Кристи пребывала в отвратительном настроении. Ее щеки распухли так, что она напоминала уже не просто запасливого, а слишком жадного бурундука, на лице расцвели три шикарных прыща, и сегодня был последний день, когда она могла бы взорвать свою бомбу. Да, или сегодня до шести часов вечера, или пленка Митча Бергена обесценится совершенно. Черт, почему же ей так не везет? Как пить дать этот поганец Митчел появится в августе и презентует ей кассету, которая не сможет стать ничем, кроме постскриптума в карьере политика-неудачника. И между прочим, эта чертова запись стоила ей огромных денег. Но всем будет наплевать, скажут – эта тема уже не актуальна. Черт! Черт!

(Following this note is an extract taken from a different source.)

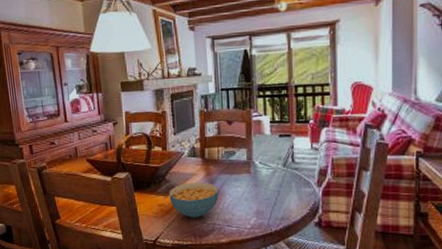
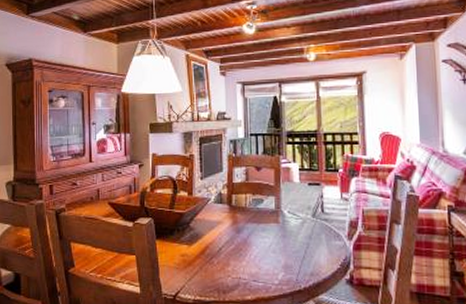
cereal bowl: present [169,182,219,218] -> none [193,230,245,271]

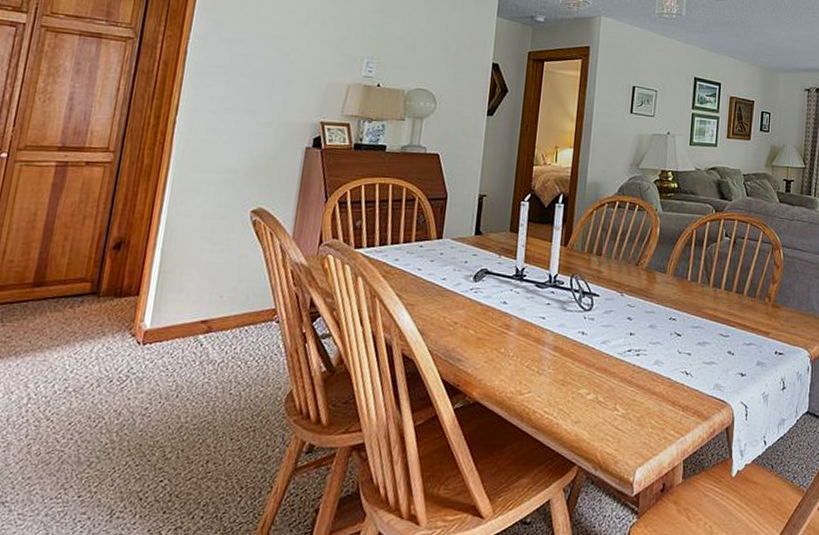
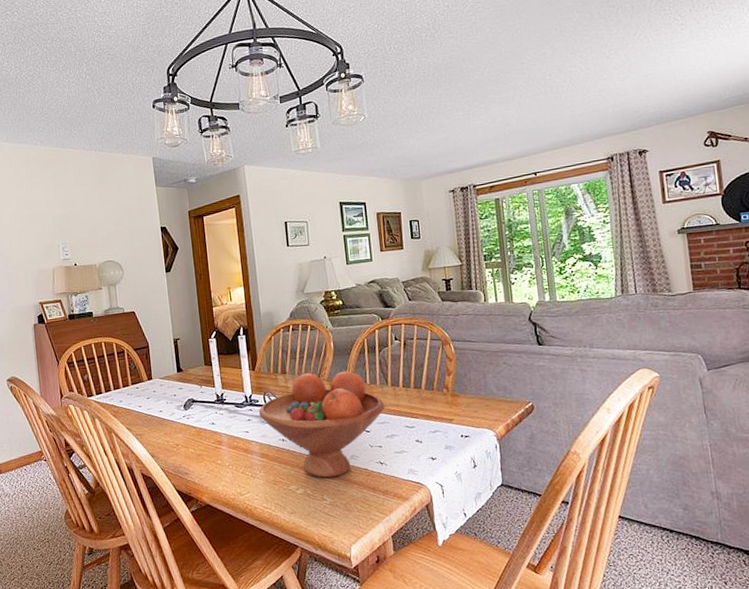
fruit bowl: none [560,258,702,384] -> present [258,371,385,478]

Кристи позвонила в клинику и принялась умолять о том, чтобы операцию провели сегодня же, немедленно. Секретарь заявила, что мисс Скоэн крупно повезло – один из пациентов позвонил и сказал, что не сможет сегодня прийти на операцию. Так что если мисс Скоэн устроит час дня…
Кристи заверила, что она уже едет, и бросилась собираться. Что ж, хоть в этом ей повезло. Может, это знак того, что удача начинает возвращаться?
* * *
Брендон Милевски отчаянно нуждался в утешении. И единственное место, где он мог получить требуемое, – кондитерская на Шестнадцатой Западной улице. Когда его дела бывали совсем плохи – вот как сегодня, – он заказывал дюжину горячих, тающих во рту жареных пирожков, и волшебным образом жизнь уже не казалась ему столь ужасной, а положение столь безнадежным.Пожалуй, сегодня ему придется съесть всю дюжину, чтобы хоть немного прийти в себя. Дела шли из рук вон плохо. Митчел Берген просто растворился в воздухе. Кристи так и не позволила ему заняться с ней сексом. Тем вечером он был уже почти у цели: в ее спальне, в ее постели. И что? Она просто вывернулась из его рук и вытолкала его взашей из квартиры. Это было обиднее всего – она не дала ему возможности закончить начатое. А Милевски был уверен, что смог бы доставить Кристи настоящее удовольствие и уж тогда она стала бы относиться к нему лучше. Но теперь вряд ли ему удастся еще раз дотащить ее до кровати. Так что, похоже, не видать ему Кристи Скоэн как своих ушей.
Милевски припарковал машину рядом с кондитерской так, чтобы присматривать за ней через окно. Этот район слыл не слишком благополучным, и если не угнать, то уж магнитолу спереть могли очень быстро. Войдя в заведение и обнаружив, что народу сегодня полно, Брендон пристроился в хвост очереди. Подумать только, два часа дня, а в кафе не протолкнуться. Все столики заняты, и публика здесь собирается удивительно разношерстная. Вот несколько человек, облаченных в приличные деловые костюмы, а вон в том углу какие-то подозрительно немытые типы, смахивающие на бродяг. И все пришли именно сюда – за крепким горячим кофе и божественной выпечкой.
Милевски стоял в очереди и от нечего делать продолжал разглядывать публику. Что-то в человеке, сидевшим за угловым столиком рядом с музыкальным автоматом, показалось ему знакомым. Мужчина сидел, низко опустив голову и обхватив кружку с кофе двумя руками. Брендон внимательно разглядывал сгорбленную фигуру. Если помыть ему голову, то тип окажется блондином. Сутулые плечи… черт, кто же это? Брендон взглянул на руки – длинные, тонкие пальцы – и сразу понял, что это – ах, мать твою, вот это да! – да ведь это Митчел Берген.